Turn the lines of the items below into a numbered list, from the line with "order: Brassicales" to the line with "family: Pentatomidae", including both of those lines. Leave out any blank lines and list nothing outside that range.

···

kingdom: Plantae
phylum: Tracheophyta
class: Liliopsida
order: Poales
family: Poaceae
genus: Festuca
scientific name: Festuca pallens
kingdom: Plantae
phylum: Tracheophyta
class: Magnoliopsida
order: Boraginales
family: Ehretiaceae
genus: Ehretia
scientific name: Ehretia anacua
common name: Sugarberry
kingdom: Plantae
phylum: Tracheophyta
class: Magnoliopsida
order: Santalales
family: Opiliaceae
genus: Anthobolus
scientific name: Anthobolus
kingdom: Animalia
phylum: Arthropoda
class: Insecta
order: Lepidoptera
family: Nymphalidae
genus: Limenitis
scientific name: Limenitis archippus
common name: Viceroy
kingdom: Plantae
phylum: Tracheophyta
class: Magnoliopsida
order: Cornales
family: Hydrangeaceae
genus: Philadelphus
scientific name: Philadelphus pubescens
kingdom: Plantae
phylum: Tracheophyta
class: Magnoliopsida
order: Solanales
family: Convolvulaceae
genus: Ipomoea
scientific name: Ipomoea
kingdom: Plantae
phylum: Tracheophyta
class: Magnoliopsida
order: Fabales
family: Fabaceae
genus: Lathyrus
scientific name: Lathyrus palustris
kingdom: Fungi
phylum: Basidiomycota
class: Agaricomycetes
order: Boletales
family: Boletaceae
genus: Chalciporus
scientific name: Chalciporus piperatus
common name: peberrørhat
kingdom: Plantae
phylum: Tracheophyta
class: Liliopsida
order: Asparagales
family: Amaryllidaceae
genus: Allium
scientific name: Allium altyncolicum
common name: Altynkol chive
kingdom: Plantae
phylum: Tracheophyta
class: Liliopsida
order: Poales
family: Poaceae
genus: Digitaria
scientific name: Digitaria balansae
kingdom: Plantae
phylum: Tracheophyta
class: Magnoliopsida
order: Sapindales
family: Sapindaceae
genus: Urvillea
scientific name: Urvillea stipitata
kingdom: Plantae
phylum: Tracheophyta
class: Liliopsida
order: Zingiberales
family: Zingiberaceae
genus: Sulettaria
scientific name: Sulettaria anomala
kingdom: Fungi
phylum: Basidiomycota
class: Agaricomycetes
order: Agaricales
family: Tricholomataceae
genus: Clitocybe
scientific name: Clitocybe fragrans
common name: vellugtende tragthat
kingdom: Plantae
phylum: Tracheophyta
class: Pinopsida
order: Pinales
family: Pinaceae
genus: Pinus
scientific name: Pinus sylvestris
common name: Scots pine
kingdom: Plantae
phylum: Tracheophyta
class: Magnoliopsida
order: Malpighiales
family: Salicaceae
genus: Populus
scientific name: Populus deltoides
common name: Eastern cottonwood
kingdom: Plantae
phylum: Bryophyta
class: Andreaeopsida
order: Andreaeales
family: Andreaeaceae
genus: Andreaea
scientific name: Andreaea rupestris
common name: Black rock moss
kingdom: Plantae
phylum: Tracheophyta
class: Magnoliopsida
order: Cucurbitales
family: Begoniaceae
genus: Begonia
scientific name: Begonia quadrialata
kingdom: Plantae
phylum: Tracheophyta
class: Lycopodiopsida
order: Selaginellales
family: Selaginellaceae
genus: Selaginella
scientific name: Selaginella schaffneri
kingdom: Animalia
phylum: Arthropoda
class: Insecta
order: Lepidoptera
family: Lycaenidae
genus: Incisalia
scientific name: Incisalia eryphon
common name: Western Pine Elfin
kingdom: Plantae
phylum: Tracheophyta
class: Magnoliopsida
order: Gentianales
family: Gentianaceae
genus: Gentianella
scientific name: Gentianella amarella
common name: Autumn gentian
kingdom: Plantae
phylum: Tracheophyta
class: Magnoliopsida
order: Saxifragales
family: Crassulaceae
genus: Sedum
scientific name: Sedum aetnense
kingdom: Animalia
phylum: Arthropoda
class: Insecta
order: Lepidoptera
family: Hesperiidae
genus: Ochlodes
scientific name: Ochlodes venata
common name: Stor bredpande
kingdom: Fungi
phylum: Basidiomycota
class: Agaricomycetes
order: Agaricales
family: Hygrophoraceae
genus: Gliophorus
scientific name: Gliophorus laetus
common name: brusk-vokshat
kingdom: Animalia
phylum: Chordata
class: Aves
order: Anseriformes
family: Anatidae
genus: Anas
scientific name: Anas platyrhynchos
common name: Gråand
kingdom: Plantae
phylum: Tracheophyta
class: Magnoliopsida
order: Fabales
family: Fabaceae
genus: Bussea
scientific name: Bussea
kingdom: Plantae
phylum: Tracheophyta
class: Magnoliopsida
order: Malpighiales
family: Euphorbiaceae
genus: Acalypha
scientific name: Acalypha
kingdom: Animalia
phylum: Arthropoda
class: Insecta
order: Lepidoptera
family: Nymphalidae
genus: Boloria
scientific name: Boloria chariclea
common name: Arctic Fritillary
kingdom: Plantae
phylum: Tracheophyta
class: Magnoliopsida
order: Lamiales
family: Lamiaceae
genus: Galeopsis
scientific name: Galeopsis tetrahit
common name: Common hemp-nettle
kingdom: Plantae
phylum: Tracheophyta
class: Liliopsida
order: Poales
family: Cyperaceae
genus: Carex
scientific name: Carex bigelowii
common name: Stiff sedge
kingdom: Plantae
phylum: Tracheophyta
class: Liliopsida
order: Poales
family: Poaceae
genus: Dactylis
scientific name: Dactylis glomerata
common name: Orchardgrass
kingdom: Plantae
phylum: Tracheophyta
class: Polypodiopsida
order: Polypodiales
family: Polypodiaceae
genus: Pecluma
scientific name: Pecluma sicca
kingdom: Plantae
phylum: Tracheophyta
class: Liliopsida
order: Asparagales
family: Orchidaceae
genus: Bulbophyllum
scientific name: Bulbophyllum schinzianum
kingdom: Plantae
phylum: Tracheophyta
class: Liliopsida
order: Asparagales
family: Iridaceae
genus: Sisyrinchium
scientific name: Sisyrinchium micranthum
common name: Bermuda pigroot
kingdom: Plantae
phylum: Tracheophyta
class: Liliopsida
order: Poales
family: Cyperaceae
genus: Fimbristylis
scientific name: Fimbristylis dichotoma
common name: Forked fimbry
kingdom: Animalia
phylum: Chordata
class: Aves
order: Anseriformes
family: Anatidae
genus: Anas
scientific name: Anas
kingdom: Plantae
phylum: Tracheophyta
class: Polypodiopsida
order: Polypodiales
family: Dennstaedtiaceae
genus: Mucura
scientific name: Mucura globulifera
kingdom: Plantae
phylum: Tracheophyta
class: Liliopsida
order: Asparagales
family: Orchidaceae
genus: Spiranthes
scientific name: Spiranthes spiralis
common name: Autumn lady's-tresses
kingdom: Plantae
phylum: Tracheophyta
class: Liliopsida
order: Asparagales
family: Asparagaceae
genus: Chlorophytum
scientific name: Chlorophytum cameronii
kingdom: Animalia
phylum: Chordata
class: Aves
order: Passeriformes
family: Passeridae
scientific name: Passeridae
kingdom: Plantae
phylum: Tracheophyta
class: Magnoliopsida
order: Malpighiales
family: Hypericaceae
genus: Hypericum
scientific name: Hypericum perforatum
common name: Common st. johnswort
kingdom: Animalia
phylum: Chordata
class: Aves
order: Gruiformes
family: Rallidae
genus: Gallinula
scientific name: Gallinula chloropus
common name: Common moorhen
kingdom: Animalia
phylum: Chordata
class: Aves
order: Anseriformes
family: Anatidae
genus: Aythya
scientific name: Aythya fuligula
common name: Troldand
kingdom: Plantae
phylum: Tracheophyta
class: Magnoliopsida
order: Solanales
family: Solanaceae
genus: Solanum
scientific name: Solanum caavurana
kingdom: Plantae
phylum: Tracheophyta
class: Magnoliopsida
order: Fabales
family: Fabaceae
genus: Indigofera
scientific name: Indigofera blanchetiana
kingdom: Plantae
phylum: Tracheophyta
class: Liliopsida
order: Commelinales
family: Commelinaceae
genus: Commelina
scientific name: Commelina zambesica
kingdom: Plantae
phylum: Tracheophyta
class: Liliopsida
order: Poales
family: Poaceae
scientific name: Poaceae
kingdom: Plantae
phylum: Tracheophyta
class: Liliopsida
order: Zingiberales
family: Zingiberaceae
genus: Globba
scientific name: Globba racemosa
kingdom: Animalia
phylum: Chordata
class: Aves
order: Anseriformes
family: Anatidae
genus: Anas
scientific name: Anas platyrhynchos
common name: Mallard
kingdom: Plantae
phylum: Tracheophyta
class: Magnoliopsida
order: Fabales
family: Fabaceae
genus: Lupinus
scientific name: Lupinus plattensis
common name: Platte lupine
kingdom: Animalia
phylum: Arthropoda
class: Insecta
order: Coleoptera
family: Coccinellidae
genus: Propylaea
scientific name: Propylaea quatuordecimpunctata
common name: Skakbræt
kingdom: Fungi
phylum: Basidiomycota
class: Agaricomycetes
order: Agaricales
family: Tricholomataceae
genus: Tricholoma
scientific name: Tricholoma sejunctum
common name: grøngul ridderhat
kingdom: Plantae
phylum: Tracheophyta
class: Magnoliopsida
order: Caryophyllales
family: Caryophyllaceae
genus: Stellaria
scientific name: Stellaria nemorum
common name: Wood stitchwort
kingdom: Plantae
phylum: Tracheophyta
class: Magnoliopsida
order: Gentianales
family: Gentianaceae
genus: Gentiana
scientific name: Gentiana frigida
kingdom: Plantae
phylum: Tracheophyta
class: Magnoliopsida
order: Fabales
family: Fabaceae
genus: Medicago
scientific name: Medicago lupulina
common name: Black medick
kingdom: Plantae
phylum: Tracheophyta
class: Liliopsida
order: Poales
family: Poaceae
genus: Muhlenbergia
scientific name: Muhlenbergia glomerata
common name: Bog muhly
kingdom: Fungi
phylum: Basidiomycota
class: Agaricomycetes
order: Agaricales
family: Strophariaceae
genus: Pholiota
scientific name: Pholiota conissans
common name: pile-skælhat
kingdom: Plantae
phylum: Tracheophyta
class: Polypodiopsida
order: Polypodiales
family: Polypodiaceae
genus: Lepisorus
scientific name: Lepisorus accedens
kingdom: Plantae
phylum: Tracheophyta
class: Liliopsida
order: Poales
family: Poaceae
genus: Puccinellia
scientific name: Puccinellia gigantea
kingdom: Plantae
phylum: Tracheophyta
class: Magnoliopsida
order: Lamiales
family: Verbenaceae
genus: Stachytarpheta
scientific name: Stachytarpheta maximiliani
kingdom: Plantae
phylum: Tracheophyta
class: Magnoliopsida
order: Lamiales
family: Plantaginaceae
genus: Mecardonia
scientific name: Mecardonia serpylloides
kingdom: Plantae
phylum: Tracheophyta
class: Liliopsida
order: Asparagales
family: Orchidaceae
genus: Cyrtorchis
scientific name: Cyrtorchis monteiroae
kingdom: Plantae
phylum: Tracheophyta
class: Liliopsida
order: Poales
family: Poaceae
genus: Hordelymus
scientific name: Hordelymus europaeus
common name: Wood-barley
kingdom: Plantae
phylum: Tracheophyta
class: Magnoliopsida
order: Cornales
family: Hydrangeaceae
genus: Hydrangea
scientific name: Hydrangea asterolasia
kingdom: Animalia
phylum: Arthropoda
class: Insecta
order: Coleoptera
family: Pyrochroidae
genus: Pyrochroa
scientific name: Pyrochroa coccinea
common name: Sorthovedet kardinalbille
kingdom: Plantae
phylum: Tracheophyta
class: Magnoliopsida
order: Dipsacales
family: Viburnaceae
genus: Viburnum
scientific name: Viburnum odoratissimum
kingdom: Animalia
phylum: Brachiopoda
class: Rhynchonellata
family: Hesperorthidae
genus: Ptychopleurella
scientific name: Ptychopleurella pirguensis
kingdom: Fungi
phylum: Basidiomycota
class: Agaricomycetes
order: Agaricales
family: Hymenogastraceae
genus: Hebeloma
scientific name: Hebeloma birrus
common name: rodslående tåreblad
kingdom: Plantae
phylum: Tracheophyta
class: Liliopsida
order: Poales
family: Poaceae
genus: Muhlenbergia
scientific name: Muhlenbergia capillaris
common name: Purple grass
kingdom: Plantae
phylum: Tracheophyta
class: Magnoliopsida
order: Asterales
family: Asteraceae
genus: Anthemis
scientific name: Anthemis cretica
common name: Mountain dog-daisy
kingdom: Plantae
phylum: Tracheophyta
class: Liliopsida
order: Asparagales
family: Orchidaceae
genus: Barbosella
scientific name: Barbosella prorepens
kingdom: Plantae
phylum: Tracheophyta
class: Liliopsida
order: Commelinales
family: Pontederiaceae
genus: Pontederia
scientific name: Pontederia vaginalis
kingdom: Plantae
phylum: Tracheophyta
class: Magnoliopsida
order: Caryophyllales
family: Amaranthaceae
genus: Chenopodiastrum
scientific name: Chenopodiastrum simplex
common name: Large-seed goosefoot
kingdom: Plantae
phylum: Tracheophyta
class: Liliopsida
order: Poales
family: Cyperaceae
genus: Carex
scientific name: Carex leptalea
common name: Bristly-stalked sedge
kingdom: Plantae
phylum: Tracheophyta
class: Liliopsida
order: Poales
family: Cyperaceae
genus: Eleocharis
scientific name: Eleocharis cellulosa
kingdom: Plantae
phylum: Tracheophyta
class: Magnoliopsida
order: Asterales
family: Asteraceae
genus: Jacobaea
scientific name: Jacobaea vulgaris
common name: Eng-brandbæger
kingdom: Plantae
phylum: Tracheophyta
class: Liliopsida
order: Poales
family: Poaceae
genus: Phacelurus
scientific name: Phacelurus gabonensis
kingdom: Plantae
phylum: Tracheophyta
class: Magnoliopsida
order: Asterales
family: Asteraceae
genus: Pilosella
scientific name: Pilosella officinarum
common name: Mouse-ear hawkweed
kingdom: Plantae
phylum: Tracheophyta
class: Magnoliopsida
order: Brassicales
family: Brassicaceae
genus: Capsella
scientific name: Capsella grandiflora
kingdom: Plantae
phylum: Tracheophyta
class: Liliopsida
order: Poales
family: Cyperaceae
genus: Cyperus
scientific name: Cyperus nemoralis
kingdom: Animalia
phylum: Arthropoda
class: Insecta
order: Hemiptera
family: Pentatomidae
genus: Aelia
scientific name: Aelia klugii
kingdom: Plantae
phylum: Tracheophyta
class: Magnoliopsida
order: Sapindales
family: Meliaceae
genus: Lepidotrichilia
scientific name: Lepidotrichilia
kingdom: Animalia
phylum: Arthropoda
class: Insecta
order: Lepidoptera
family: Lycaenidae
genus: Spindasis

···

WRITTEN RESPONSE:
1. order: Brassicales
2. family: Brassicaceae
3. genus: Capsella
4. scientific name: Capsella grandiflora
5. kingdom: Plantae
6. phylum: Tracheophyta
7. class: Liliopsida
8. order: Poales
9. family: Cyperaceae
10. genus: Cyperus
11. scientific name: Cyperus nemoralis
12. kingdom: Animalia
13. phylum: Arthropoda
14. class: Insecta
15. order: Hemiptera
16. family: Pentatomidae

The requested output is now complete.